On the subject of support for IE 8, there are a few options to consider:

  1. Do we simply ignore IE 8 since we’re concentrating on “emerging technologies” for our site?
  2. Do we accept the fact that IE 8 will get a basic yet functional experience compared to modern browsers?
  3. Can we somehow enable IE 8 to take advantage of our enhanced style sheet?

Admittedly, the first option is probably not a practical solution. Internet Explorer 8 usage still represents a significant proportion of the overall browser market, so it’s important not to ignore it.

While the second option is better, we can go one step further.

Another option to consider is redundantly referencing the enhanced style sheet for IE 8 only. This creates an additional server request, but that shouldn’t be a big deal since we’re restricting it to non-mobile devices. Here’s how to achieve that:

<!--[if (lt IE 9) & (!IEMobile)]>
<link rel="stylesheet" href="enhanced.css">
<![endif]-->

So now non-mobile IE 8 devices will download the enhanced style sheet and all is good, right? Well, not quite yet. Our enhanced.css file will naturally contain media queries too, so we’ll need to add some CSS rules specifically for IE 8 to fully cover our bases.
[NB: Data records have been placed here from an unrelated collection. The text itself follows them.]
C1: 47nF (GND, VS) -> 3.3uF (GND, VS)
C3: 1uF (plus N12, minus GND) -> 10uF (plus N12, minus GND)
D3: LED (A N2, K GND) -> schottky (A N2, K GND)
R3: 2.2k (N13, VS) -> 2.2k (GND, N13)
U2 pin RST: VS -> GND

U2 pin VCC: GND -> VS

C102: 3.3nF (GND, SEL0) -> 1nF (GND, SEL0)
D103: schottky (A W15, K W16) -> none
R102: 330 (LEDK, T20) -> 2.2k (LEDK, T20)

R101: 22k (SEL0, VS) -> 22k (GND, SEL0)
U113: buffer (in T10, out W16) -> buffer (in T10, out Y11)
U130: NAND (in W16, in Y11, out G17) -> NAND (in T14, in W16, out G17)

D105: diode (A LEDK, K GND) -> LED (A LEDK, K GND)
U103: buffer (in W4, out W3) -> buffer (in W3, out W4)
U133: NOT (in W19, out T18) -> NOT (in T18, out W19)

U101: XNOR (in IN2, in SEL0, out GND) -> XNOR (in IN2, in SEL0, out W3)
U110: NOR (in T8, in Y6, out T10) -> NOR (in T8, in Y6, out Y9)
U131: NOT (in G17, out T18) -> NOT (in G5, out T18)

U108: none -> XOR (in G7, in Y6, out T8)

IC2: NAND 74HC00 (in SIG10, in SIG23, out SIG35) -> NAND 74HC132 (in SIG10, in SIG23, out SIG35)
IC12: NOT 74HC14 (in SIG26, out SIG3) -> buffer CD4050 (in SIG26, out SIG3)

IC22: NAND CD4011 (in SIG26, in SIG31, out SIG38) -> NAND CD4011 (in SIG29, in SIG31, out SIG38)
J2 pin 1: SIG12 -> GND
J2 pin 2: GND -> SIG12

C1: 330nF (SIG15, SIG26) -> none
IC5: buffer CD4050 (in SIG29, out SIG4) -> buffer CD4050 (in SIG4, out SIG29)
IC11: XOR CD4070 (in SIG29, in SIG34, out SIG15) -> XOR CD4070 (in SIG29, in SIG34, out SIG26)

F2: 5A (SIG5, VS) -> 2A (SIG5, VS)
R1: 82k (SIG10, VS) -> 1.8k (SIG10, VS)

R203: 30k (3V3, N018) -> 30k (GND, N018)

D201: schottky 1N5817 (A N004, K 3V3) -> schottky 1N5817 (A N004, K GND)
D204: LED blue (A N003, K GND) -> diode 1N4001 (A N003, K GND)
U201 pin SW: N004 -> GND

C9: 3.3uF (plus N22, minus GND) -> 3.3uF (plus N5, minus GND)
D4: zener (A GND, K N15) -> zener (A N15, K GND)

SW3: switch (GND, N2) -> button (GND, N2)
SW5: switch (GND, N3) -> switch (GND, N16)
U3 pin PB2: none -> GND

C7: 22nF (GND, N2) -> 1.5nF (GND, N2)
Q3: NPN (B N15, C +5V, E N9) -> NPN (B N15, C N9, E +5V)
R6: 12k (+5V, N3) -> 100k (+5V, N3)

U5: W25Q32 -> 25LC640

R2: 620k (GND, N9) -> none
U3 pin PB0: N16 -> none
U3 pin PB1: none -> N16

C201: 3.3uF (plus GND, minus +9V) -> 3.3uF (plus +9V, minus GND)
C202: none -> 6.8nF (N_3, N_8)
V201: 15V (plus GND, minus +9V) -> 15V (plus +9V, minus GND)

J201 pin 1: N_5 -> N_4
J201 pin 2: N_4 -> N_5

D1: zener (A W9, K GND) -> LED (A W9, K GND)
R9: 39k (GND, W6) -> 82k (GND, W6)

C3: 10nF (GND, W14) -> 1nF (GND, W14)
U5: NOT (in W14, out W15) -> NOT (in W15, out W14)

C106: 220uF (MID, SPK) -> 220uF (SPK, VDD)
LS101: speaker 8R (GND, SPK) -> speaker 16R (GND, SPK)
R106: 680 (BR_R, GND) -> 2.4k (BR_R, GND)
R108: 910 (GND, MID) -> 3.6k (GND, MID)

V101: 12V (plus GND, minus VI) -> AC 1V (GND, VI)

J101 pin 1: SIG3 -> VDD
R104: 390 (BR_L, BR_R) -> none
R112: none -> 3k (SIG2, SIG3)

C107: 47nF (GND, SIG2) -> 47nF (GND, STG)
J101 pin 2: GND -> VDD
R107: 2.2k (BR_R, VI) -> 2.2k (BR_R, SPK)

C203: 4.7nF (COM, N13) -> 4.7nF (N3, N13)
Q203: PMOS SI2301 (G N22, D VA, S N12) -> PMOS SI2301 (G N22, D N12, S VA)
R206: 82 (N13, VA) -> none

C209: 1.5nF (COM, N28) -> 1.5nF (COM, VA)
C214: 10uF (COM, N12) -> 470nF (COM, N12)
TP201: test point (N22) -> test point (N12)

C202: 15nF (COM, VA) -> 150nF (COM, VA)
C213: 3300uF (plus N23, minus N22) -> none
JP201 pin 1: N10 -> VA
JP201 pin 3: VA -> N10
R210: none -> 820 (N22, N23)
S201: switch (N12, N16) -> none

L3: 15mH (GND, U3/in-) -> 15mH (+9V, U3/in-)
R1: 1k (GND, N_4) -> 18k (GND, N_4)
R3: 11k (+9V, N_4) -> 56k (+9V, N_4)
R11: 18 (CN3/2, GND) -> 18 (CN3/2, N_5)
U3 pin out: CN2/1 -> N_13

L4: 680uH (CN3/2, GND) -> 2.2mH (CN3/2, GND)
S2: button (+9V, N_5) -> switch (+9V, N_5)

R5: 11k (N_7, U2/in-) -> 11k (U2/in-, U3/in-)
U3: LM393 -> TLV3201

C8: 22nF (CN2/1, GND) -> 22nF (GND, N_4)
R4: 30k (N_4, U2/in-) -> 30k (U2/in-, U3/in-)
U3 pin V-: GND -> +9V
If we wrap the html element in a conditional comment, we can conveniently add a class for IE 8:

<!--[if IE 8 ]> <html lang="en-US" class="ie8"> <![endif]-->

Now we can duplicate the media queries we’ve added in enhanced.css and target IE 8 with a CSS rule of its own. For example, we could add a CSS rule like this:

.ie8 h2 {
    font-size: 24px;
}

Fine-tune the details

Using this method, we can go through the enhanced.css file and make sure that IE 8 will get the same (or at least similar) styles as all the modern browsers. We don’t necessarily need to duplicate every single style included in the media queries. None of the fun CSS3 features, like rounded corners, box shadows and gradients will be available to IE 8, so there’s no need to include them. But we can tailor the experience for IE 8 to include the important elements like layout, background images and font sizes.